Re: The Spaceflight Thread
« Reply #26 on: November 07, 2017, 02:43:43 AM »

Re: The Spaceflight Thread
« Reply #27 on: November 13, 2017, 07:23:43 AM »
All analyses say No Earlier Than June 2020 now for first SLS launch. But NASA acting Admin says agency is "protecting/managing" toward a December 2019 flight - 6 months earlier then what the analyses say is realistically possible.

Here is some EM-1 animation.  Look at all the steel that is now supported on the Mobile Launch Platform.  One of the Craler Transporters was rebuilt to handle 18.5 million pounds, for Shuttle it was rated at 12.5 million pounds.  For the even larger SLS rocket, the MLP will weigh over 19 million pounds, so a brand new MLP will be built.



peace
Hog

Re: The Spaceflight Thread
« Reply #28 on: November 13, 2017, 04:00:45 PM »
Beyond A Year in Space: Official Trailer

US PBS Stations:

Airing: 11/15/2017 | 0:00:30 | Promotion
Beyond A Year in Space picks up where A Year in Space left off: Scott Kelly’s last day in space and return to Earth. The special also introduces viewers to the next generation of astronauts training to leave Earth’s orbit and travel into deep space.
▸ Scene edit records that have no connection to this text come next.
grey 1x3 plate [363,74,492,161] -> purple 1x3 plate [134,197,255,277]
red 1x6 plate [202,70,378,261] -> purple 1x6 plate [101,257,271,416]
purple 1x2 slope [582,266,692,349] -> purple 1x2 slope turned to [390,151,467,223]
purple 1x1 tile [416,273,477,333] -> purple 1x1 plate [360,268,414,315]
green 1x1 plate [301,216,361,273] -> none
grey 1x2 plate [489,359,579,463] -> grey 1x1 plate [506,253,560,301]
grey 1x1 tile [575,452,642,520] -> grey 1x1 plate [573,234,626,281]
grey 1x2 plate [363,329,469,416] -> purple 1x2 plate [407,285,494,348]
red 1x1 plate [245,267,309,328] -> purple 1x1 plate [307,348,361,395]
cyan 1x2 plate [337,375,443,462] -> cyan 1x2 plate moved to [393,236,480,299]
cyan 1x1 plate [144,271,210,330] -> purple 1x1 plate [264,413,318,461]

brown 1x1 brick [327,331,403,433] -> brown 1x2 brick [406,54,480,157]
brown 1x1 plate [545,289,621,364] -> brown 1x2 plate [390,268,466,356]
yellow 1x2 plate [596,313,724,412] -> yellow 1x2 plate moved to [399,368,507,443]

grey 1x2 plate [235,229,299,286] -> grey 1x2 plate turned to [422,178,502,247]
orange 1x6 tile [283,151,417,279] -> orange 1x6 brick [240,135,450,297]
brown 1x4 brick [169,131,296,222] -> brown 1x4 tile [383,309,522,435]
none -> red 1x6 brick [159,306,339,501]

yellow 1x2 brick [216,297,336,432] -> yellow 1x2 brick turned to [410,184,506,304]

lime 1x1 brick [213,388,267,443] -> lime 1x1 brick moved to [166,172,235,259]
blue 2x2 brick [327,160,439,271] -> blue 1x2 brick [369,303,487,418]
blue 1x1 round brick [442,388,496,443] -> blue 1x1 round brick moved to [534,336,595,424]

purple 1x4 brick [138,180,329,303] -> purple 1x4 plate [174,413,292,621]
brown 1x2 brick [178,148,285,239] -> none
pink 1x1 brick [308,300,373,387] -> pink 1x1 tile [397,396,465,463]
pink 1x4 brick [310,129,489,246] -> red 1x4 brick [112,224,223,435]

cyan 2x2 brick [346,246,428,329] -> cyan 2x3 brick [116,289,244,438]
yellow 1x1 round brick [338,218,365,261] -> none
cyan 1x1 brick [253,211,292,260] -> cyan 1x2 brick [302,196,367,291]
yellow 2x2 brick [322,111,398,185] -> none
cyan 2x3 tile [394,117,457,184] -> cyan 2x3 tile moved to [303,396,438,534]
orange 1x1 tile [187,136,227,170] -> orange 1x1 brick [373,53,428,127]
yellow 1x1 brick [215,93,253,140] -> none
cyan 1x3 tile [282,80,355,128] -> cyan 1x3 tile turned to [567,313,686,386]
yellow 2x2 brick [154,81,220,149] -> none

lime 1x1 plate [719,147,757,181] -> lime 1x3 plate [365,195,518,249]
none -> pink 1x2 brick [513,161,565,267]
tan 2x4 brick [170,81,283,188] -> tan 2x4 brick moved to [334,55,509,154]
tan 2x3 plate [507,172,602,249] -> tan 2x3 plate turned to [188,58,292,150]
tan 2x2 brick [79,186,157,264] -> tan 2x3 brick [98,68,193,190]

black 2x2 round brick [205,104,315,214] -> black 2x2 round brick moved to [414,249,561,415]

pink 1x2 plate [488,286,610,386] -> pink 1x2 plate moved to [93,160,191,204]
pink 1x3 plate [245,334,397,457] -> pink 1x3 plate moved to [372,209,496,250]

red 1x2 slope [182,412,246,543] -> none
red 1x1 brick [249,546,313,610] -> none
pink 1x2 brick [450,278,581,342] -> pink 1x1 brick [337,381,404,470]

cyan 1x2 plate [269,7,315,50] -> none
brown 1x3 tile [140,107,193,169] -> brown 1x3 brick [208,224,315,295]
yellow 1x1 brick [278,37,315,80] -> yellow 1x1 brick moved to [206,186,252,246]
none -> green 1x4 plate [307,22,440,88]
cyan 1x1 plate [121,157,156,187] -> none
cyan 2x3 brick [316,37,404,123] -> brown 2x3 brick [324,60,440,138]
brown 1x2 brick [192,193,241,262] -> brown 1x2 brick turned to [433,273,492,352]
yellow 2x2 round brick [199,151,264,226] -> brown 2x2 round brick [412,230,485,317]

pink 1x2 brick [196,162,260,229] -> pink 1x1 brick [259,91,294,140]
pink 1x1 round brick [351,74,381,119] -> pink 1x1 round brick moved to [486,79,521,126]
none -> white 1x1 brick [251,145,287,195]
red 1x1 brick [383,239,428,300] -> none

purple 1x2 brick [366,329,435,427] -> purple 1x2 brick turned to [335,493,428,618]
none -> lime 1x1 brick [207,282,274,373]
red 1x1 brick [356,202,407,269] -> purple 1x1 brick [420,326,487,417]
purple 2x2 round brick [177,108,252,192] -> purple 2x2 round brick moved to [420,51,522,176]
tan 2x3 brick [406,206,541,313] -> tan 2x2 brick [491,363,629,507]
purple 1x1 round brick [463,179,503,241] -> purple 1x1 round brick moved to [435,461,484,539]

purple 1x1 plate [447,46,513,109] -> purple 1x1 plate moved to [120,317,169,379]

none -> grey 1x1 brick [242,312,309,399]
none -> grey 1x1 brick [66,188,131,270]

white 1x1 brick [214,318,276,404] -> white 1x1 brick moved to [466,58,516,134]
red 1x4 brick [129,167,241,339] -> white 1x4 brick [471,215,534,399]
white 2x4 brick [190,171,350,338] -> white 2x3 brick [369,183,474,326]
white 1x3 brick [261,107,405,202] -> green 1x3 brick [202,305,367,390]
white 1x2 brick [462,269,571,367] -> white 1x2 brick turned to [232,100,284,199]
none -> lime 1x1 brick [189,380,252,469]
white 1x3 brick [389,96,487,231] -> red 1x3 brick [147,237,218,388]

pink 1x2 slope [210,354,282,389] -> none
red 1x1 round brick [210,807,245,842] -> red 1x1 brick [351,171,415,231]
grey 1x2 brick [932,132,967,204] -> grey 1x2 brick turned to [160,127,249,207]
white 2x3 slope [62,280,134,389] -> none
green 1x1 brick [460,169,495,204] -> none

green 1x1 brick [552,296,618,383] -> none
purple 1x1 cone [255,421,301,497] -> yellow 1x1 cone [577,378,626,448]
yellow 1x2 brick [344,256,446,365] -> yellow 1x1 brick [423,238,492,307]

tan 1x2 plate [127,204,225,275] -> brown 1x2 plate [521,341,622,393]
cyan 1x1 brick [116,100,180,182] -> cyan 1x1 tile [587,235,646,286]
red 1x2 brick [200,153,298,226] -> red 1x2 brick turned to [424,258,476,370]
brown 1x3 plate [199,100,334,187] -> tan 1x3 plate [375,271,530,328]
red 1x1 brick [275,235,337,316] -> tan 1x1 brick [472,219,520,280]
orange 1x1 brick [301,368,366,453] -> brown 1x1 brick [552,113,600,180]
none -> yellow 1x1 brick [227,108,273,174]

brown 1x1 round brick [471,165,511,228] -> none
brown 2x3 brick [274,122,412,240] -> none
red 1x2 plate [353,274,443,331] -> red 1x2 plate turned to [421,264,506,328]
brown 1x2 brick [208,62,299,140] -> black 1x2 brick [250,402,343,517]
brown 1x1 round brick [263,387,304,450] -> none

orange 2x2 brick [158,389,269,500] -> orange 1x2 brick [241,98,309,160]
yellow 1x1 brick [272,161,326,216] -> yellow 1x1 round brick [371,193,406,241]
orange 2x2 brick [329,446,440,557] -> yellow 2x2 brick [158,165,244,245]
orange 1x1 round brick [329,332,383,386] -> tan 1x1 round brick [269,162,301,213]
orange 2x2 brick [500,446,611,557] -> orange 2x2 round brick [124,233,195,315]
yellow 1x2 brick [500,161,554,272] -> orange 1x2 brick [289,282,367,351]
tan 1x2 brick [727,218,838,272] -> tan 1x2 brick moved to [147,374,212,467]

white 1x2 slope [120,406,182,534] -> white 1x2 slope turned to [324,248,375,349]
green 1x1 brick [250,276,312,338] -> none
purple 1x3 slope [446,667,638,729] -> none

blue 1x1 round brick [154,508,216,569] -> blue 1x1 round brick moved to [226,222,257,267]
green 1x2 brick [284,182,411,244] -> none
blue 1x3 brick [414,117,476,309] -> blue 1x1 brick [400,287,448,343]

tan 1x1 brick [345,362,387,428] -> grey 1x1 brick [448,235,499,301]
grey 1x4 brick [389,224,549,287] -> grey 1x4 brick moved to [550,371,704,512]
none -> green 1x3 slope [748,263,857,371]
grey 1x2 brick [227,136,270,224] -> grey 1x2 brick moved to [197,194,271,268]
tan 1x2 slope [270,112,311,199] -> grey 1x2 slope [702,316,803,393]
Part 2 will premiere November 2017. Join the conversation #BeyondYearinSpacePBS

WATCH A YEAR IN SPACE
Wed, Nov 15 @ 8:00 PM | Year In Space
Thu, Nov 16 @ 2:30 AM | Year In Space
Sun, Nov 19 @ 12:00 PM | Year In Space

http://www.youtube.com/watch?v=ugl8q8btMAs?t=001

The Kelly brothers Mark and Scott, were both NASA astronauts and were identical twins.
Mark Kelly retired in 2011 after he was Commander of STS-134 his wife Gabriell Giffords who was shot in the head, attended the launch at Kennedy Space Center(KSR) in Florida.
Scott Kelly retired from NASA in April 2016 after his long duration mission(1 year) aboard the International Space Station(ISS) was completed in March 2016.  Kelly’s 11 months in space included 5,440 orbits around the Earth and he conducted three spacewalks before returning home in March 2016.

NASA conducted experiments to see how a year in space impacted the human body while being able to compare these effects to a genetically identical human who was experiencing gravity on the surface of the Earth.  Quite a unique and interesting experiment.

Mark Kelly and Scott Kelly are the only siblings to have ever travelled in space been in space.